■ **Exercise 1**
Answer these questions from the Malebranche text.
(a) Where did Malebranche study theology?
(b) What kind of argument does he use to try to prove God's existence?
(c) According to the text, what alone can satisfy our natural inclination to seek the good?
■ **Exercise 2**
In the entries, copy out everything from the line containing "order: Ranunculales" down to the line containing "order: Poecilosclerida", including both of those lines.

Nicolas Malebranche was born in Paris, where his father was secretary to Louis XIII. He studied philosophy at the College of La Marche and theology at the Sorbonne. He joined the Congregation of the Oratory, was ordained in 1664, and was elected to the Académie des Sciences in 1699.

 

METAPHYSICS

[1] According to Malebranche [Search after Truth, I, 1], there are two sorts of substances: unextended spiritual substance and material substance [a], which is extended, has shape, and can be moved. Similarly he contrasts the soul or mind (esprit) with the body. These do not interact. Rather there are parallel processes occurring in each [b], and Malebranche offers a mechanistic account of these. Thus, he talks of external objects acting on our sense organs, the motions of nerves being transmitted by 'animal spirits', and of the productions of sensations in the brain. At the same time corresponding 'mental' experiences arise in the soul. But strictly speaking external bodies are not acting on the soul itself. Likewise the soul cannot produce changes in external bodies. How then does it come about that my arm rises when I will it? Malebranche's answer [for example, ibid. VI, 2, i-v], is that while I may be said to cause this result, this is not a true cause; it is only a natural or 'occasional' one [VI, 2, iii]. By this he means that the one true and creative cause (God) intervenes on the occasion of my willing [c] so as to ensure that occurrences in the spiritual realm should always correspond or run parallel to what happens in the material realm. (It is because he holds this view that Malebranche is usually called an occasionalist.) Thus the soul is united immediately to God. He says our minds can perceive necessary connections between this true cause and its effects, but we can have no knowledge of supposed causal 'powers' in bodies themselves [d]. By God Malebranche means the infinitely perfect being. He seeks to prove God's existence by an ontological argument [see Dialogues II, 4 and 5; VIII, 1] [e]. We cannot form the idea of the infinite from finite things. Rather we start with the idea as a manifestation of God's presence, which itself contains intelligible ideas of finite things. We see God's existence as inseparable from His essence. The proposition 'God exists' is thus seen to be clear and certain [f].

[2] There would seem to be a problem with attributing freedom to both man and God. If God is the one true cause, then how can man's actions be said to be freely chosen? Malebranche argues [for example, Search I, 2; IV, 1] that while once (before the 'Fall') the soul was in complete union with the body, it is now dependent on it and thus inclines towards sensible things in proportion to this dependence. God, however, has implanted in us a natural inclination to free ourselves from this dependence and thereby seek the good (and hence happiness) — though this can be satisfied only by God. And we are able to give or withhold our consent to the movement of our will towards a particular good [a] in so far as we believe that that good does not represent the totality of goodness. Nevertheless, although we can in this sense 'will' a finite good, what actually occurs in our bodies and the external world is still a consequence of God's agency on the occasions of our acts of willing. As for God Himself, His creative act — what is decreed — is necessary in that He wills it eternally and it is immutable [see Dialogues, VIII, 2]. Having been willed it has to be; the order of things cannot be altered (and includes what we call miracles). But the act itself is freely chosen, stemming as it does from God's nature; and all God's acts are directed towards maximizing the perfection of His creation [b].

Data excerpts
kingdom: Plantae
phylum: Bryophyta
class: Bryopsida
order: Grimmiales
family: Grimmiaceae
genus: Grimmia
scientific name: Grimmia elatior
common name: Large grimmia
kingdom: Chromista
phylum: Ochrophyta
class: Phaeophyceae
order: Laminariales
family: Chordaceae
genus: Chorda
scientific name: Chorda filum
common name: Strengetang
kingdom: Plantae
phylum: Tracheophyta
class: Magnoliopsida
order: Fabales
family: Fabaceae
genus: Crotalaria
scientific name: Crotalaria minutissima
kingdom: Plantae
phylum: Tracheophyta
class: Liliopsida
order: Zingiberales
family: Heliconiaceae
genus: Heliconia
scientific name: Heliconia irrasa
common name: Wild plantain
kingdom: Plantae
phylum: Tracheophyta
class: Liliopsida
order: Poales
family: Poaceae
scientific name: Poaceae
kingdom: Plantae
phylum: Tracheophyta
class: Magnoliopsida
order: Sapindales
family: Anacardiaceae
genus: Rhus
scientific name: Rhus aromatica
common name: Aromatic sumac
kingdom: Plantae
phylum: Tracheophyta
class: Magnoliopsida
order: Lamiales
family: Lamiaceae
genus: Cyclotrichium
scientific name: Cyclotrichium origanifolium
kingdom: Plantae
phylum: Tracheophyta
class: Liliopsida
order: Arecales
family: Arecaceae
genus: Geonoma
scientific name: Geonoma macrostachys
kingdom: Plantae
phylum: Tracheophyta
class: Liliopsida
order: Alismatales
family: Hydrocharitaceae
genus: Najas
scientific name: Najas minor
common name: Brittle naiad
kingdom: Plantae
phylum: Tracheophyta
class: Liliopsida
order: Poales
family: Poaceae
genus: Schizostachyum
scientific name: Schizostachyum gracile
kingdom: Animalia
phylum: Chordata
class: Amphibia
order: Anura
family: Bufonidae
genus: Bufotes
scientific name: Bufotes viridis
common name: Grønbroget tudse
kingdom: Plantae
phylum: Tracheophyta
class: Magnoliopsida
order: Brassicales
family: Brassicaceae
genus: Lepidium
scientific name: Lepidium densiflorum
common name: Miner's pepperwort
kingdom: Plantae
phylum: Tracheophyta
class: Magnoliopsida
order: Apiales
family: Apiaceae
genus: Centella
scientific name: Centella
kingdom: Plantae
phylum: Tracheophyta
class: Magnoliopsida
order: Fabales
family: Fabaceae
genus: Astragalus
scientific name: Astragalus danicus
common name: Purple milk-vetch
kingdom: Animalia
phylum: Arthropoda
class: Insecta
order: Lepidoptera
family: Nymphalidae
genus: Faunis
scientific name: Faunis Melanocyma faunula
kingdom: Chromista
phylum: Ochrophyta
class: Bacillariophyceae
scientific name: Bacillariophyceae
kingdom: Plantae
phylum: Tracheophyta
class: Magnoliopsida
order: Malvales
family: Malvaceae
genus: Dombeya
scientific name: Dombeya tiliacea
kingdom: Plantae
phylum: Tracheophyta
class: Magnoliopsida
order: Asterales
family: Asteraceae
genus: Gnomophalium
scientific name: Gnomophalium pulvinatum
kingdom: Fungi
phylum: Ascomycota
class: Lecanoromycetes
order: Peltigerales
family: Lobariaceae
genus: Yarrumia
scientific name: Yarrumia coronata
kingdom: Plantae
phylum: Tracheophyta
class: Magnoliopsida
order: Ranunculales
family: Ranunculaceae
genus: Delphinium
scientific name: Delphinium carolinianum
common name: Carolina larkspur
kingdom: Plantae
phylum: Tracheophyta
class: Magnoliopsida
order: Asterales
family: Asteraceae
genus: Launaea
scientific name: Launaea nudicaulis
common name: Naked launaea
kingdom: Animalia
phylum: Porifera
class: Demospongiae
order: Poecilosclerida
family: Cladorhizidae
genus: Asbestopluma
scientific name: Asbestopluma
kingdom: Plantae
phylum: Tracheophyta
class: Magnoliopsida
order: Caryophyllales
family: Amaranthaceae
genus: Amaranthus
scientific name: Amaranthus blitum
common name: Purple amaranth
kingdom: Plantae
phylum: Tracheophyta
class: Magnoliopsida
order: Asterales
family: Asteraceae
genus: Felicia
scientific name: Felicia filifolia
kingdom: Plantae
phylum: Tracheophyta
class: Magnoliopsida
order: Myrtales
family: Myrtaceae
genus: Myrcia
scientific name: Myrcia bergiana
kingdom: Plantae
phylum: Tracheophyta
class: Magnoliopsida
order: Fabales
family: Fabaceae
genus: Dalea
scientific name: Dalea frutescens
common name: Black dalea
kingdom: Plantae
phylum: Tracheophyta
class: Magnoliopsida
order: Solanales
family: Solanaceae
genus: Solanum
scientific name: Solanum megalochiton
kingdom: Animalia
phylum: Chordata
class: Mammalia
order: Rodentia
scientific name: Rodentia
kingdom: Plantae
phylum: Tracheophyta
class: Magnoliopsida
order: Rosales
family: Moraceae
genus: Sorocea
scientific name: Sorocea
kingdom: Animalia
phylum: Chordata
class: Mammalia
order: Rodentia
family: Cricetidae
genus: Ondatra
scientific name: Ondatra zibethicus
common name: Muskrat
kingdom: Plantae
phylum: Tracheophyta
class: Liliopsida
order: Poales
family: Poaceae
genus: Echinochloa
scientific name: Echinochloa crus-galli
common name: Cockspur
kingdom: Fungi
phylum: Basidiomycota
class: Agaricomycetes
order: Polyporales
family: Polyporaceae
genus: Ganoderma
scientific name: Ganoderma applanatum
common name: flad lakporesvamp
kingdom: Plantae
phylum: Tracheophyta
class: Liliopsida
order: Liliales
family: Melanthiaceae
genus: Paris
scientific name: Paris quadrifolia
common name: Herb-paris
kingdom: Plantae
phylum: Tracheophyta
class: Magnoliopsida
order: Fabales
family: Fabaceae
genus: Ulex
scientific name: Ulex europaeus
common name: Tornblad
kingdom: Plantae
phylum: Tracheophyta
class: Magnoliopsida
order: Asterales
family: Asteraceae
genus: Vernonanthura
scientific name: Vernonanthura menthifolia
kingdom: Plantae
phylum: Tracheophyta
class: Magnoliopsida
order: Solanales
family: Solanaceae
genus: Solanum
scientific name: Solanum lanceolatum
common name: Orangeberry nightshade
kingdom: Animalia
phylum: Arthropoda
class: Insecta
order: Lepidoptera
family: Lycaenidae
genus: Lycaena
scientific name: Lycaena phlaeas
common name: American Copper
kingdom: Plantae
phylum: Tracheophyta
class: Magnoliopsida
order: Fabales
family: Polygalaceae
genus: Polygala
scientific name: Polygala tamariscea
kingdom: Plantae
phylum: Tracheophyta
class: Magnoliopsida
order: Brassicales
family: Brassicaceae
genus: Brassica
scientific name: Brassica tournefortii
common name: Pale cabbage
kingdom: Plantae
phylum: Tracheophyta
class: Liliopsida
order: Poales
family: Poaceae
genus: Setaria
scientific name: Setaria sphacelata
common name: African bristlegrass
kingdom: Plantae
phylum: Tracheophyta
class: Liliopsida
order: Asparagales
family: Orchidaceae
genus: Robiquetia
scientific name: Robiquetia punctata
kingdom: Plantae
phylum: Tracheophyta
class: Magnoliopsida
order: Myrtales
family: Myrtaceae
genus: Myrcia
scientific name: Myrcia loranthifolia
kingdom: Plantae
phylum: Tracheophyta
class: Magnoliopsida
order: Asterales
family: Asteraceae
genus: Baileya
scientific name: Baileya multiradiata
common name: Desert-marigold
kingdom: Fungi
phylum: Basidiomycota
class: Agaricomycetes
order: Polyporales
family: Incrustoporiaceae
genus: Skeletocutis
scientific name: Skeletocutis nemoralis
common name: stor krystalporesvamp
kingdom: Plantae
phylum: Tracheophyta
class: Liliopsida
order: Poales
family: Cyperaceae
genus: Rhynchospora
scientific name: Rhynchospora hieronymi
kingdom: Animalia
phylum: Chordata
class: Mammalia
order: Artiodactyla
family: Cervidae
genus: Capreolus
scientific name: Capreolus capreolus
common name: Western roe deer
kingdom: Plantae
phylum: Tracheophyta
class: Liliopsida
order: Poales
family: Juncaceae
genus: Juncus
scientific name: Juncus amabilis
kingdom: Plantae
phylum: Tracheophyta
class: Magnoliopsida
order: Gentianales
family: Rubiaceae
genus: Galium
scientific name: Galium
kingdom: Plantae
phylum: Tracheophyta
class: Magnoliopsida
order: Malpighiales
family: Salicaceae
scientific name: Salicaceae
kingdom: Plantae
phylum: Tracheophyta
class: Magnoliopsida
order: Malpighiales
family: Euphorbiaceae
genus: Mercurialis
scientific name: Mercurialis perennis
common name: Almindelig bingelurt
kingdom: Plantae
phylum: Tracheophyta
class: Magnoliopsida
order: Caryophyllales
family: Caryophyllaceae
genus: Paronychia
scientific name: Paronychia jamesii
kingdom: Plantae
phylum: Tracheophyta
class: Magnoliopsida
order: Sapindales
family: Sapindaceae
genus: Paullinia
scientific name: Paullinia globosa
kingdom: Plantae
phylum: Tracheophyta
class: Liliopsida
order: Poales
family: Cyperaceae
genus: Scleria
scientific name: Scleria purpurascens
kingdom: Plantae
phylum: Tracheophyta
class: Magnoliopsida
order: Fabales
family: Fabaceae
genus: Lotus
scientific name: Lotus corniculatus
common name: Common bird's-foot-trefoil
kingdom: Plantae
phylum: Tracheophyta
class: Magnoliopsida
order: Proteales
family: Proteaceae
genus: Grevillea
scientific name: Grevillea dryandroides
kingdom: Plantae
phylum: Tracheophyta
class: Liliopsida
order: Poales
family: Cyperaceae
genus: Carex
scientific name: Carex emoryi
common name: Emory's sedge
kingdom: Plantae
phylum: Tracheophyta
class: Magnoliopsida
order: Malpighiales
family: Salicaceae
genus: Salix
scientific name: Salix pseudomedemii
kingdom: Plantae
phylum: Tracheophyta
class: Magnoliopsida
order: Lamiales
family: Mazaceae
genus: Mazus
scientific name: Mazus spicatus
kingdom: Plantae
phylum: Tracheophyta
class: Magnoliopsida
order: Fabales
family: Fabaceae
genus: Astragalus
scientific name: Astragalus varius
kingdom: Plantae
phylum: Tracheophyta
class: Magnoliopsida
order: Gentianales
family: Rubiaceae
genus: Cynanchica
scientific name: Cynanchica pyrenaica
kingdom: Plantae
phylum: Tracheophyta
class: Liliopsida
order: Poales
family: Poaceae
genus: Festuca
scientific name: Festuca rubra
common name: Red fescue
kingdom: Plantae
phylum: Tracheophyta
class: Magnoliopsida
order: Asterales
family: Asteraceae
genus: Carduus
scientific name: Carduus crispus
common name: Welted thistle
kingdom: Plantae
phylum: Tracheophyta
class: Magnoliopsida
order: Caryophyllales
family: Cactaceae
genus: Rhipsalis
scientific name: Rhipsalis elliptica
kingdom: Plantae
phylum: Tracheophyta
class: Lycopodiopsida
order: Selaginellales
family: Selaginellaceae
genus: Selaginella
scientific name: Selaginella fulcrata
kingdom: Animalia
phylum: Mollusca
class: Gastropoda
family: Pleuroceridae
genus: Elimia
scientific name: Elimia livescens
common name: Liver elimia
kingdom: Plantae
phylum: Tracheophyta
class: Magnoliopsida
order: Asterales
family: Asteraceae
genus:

■ **Answer 1**
(a) At the Sorbonne.
(b) An ontological argument.
(c) God.

■ **Answer 2**
order: Ranunculales
family: Ranunculaceae
genus: Delphinium
scientific name: Delphinium carolinianum
common name: Carolina larkspur
kingdom: Plantae
phylum: Tracheophyta
class: Magnoliopsida
order: Asterales
family: Asteraceae
genus: Launaea
scientific name: Launaea nudicaulis
common name: Naked launaea
kingdom: Animalia
phylum: Porifera
class: Demospongiae
order: Poecilosclerida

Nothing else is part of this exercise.